See also
Microbial taxonomy
Taxonomy annotation errors in large databases
The guide trees in the SILVA, Greengenes and LTP databases have pervasive conflicts with each other and with type strain taxonomy. This is almost certainly explained by branching order errors in the trees compared with the correct tree for the 16S gene; see Edgar 2018, Taxonomy annotation and guide tree errors in 16S rRNA databases for details.
As an example, the figure below shows the subtrees for genus Rhodobacter from SILVA and Greengenes. These subtrees have many conflicts with the type strain sequences at the leaves, meaning that most groups overlap and are therefore polyphyletic according to the tree. The SILVA and Greengenes trees also disagree with each other, so unless one tree is believed to be much better than the other, the most likely explanation is that both trees are wrong.

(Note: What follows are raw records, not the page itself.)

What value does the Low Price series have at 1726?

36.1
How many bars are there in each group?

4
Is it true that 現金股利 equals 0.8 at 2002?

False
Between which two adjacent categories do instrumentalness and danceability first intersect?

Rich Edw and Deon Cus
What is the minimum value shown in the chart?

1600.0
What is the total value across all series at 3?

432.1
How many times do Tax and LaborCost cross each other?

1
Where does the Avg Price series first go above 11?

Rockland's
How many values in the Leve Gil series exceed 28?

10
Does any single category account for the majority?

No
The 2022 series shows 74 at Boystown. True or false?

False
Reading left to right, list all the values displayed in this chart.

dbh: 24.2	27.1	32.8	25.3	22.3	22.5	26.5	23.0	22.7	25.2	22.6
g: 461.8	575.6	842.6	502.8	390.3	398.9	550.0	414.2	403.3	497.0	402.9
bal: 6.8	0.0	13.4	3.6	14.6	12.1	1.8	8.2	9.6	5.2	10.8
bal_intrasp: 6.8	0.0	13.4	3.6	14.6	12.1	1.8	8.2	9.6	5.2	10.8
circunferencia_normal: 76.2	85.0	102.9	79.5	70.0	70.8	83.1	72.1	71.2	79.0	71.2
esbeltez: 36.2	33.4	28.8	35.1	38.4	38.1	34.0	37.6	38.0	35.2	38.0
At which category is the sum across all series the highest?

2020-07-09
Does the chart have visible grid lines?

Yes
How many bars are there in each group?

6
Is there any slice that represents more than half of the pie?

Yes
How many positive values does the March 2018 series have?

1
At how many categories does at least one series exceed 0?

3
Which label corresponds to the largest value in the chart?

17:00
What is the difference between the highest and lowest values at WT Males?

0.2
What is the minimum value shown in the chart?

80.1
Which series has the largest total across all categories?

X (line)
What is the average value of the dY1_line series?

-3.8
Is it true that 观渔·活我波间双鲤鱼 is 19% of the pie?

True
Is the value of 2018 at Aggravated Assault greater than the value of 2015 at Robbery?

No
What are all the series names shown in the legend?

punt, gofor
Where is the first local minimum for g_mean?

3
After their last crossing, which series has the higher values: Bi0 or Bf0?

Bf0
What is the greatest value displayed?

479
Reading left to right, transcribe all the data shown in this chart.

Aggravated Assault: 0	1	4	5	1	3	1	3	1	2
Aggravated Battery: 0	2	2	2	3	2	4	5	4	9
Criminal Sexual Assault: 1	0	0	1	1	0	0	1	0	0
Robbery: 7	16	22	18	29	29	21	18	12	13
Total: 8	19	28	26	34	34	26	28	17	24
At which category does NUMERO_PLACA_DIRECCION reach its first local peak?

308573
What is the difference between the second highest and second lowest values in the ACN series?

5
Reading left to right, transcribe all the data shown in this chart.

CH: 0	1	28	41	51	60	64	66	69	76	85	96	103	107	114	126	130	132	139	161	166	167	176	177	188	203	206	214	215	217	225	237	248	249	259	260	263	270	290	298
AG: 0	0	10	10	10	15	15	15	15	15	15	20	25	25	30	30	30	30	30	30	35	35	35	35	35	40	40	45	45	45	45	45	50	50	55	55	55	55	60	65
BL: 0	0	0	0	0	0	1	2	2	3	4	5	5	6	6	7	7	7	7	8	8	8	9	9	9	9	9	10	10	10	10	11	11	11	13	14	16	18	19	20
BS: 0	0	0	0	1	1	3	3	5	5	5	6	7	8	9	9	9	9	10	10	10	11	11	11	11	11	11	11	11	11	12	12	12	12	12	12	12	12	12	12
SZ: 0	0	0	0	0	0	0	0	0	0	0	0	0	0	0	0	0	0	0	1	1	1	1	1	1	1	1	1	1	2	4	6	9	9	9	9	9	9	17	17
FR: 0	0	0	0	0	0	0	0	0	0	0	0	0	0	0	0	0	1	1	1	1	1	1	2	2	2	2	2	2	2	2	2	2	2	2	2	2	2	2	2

If one tree is more accurate than the other, then it should have better agreement with taxonomy defined by traits, i.e. should have more "pure" (monophyletic) genera, but my tests show that this is not the case. Therefore, both trees probably have comparable numbers of errors. See paper for details.
With the LTP tree, the subtree under the lowest common ancestor node for Rhodobacter contains 390 sequences from 122 genera. A figure for this this subtree is provided as as PDF file as it is too large to show on this page.